▶ [CONSIGNAS DEL EJERCICIO]
1. En el texto propuesto, ¿qué autor habla de la necesidad humana de creer en algo o en alguien?
2. Según el texto propuesto, ¿por qué necesita el ser humano creer en algo o en alguien? Responde en una a tres oraciones.
3. Retoma el texto sobre el Diablo y prosíguelo a partir de su última frase.

▶ [TEXTO PROPUESTO]
☆ ☆ ☆ ☆
Por supuesto que alguien debe advertir a los pecadores de este terrible castigo. Se han escrito
miles de historias, películas, series, obras de teatro sobre un demonio castigador. Las iglesias todas
tienen un demonio que te observa y te llevara al final de cuentas con él si te portas mal.
-Diablo…Quiero venderte mi alma…A cambio de dinero, lujos, placer…
-Para que si ya la tengo.
Eliphas Levi nos cuenta sobre la necesidad de creer en algo, en alguien… si no el ser humano seria
desdichado. Irresponsable de sí mismo, el humano busca allá afuera lo que debe buscar adentro.
-¿Por qué lo mato?
-No se… es que se me metió el Diablo. Pobre… no sabe que ya lo trae uno adentro.
☆ ☆ ☆ ☆
▶ [DATOS PARA ANALIZAR]

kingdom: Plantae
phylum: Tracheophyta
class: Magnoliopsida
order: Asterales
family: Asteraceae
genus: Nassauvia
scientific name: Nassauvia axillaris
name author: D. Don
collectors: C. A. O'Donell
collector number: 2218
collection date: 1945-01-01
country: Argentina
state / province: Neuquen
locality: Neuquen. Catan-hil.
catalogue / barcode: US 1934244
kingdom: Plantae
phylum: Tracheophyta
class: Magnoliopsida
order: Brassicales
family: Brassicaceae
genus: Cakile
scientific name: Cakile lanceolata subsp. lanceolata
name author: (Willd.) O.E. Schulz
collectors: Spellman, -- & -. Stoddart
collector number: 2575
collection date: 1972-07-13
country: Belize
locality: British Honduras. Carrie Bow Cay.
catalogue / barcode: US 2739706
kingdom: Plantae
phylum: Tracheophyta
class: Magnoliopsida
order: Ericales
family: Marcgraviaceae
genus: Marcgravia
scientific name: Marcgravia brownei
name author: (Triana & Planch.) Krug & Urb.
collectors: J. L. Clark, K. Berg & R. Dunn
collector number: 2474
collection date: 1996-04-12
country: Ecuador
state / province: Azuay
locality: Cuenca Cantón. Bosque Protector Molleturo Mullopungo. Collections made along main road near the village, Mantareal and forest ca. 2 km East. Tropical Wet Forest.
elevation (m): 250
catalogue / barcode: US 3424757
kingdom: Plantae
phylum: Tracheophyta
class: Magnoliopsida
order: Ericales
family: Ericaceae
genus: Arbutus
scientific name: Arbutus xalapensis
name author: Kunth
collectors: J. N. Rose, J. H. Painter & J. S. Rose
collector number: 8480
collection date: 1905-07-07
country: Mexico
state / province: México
☆ ☆ ☆ ☆
▶ [RESPUESTAS DEL EJERCICIO]
1. Eliphas Levi.

2. Porque, según cuenta Eliphas Levi, sin esa creencia el ser humano sería desdichado.

3.
-Y que haces aquí sentada Irasema…
-Estoy esperando a que den las diez…tengo una cita de trabajo en un jardín de niños.
Sentada en el piso, afuera del metro, mirando sin mirar yacía frente a mí Irasema. La noticia me
cimbro y recordé la nota que salió en la prensa… “MATO A SU HIJA POR ORDENES DEL DIABLO”.
Irasema tomo a su hija de dos años, la levanto y la azoto contra el piso, por órdenes del Diablo.
Abandonada y despreciada por su familia, vaga por las calles.
-El Diablo me dijo ¡mátala!
-Me asome por la ventana del primer piso del hotel de paso, mientras mi pareja iba por más
“caguamas” y por más marihuana. Un tipo en la calle me miraba y me dio la orden mental. Era el
Diablo, le obedecí. El amante al ver la escena huyo.
Salió libre, purgo una condena de tres años por haber matado a su hija en estado alterado, no
estaba en sus cabales. Ahora busca trabajo en un jardín de niños.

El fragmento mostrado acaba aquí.